This application proposes a 4-year plan to provide the candidate with mentored research and career development training. The candidate has recently completed a 3-year K12 award (Pediatric Scientist Development Program), and desires additional mentored support to facilitate her scientific and career goals. The ultimate goal of the candidate is to be an independent investigator at an academic medical center, studying factors that regulate normal and malignant hematopoiesis. The experiments outlined in this application aim to understand the role of the transcription factor Kruppel like factor 7 (KLF7) in T cell development. The proposed studies will be carried out at Washington University under the primary mentorship of Dr. Daniel Link, a leader in the field of hematopoiesis and a highly experienced and regarded mentor. As the proposed studies are a new avenue of study for the candidate, Dr. Takeshi Egawa, an expert in thymocyte development, will serve as a co-mentor and provide technical guidance on the study of T cells. Expression of KLF7 is increased in therapy-resistant pediatric ALL and is an independent predictor of relapsed disease (Flotho, et al;Blood 2007). The KLF family of transcription factors is involved in numerous aspects of blood cell development;however a role for KLF7 in hematopoiesis has not been previously described. Since KLF7 target genes include several implicated in hematopoietic stem and progenitor (HSPC) maintenance, we hypothesized that KLF7 may play a role in regulating normal HSPC function, and may contribute to leukemogenesis or therapy resistance. We show in preliminary data that enforced expression of KLF7, while markedly inhibiting HSC repopulating and self-renewal capacities, results in the relative preservation of T cells, increased expression of the anti-apoptotic factor BCL2A1, and reduced apoptosis of CD4- CD8-(DN) thymocytes. KLF7 is expressed throughout T cell development, peaking at the CD4+ CD8+ (DP) stage of thymocyte development. Loss of KLF7 is associated with decreased numbers of early thymocytes. Based on our preliminary data and the prominent role of the KLF family in regulating T cells, we hypothesize that KLF7 regulates thymocyte development and commitment to the T cell lineage. Furthermore, overexpression of KLF7 suppresses apoptosis of early thymocytes and may contribute to chemotherapy resistance in ALL.

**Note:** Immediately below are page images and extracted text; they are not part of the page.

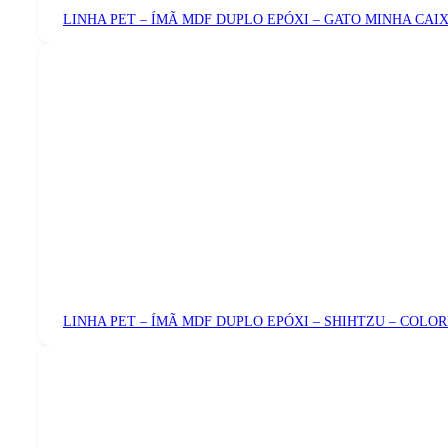
LINHA PET – ÍMÃ MDF DUPLO EPÓXI – GATO MINHA CAI
LINHA PET – ÍMÃ MDF DUPLO EPÓXI – SHIHTZU – COLO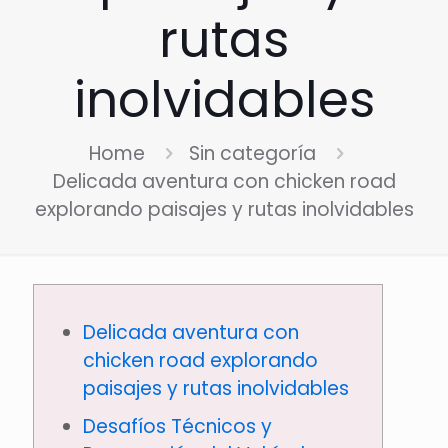
rutas
inolvidables
Home
Sin categoría
Delicada aventura con chicken road
explorando paisajes y rutas inolvidables
Delicada aventura con
chicken road explorando
paisajes y rutas inolvidables
Desafíos Técnicos y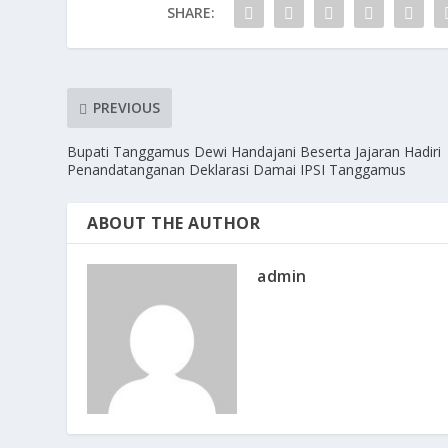
o
n
SHARE:
k
PREVIOUS
Bupati Tanggamus Dewi Handajani Beserta Jajaran Hadiri
Penandatanganan Deklarasi Damai IPSI Tanggamus
ABOUT THE AUTHOR
admin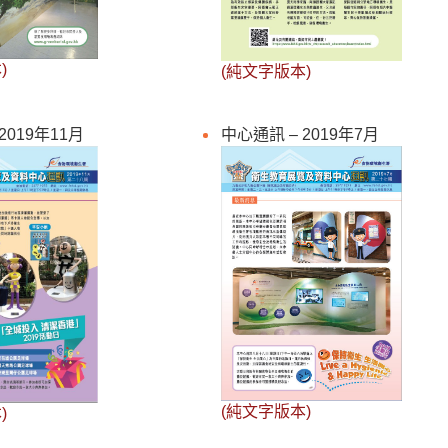
)
(純文字版本)
2019年11月
中心通訊 – 2019年7月
(純文字版本)
)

The specific aims proposed are: 1) Determine whether KLF7 directs the commitment of multipotent progenitor cells to a T cell fate;and 2) Determine the contribution of KLF7 to thymocyte survival, proliferation and maturation. In addition, we propose to identify targets of KLF7 in thymocytes, and to further elucidate the role of BCL2A1 in mediating the survival of DN thymocytes overexpressing KLF7. Future studies will investigate the role of the identified targets in T cell development and in potentially mediating the therapy-resistance of leukemia cells. Ultimately, inhibition of KLF7 or its downstream targets could potentially be used to sensitize chemotherapy- resistant cells, providing a targeted approach to the treatment of refractory or relapsed leukemia.

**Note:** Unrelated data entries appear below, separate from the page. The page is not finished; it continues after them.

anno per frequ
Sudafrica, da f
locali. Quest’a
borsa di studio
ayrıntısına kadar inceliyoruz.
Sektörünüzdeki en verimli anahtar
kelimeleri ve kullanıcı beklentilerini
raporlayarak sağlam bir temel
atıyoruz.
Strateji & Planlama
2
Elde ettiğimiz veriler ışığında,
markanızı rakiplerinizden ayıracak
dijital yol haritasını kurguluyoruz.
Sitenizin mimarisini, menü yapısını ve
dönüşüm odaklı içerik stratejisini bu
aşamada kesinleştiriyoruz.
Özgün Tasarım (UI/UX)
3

Expression of the transcription factor Kruppel like factor 7 (KLF7) is increased in therapy-resistant pediatric acute lymphoblastic leukemia cells. The proposed studies explore a novel role of KLF7 in T cell lineage commitment and thymocyte development, and may ultimately contribute to our understanding of how this factor could promote therapy resistance of leukemia cells and provide targets for new therapies.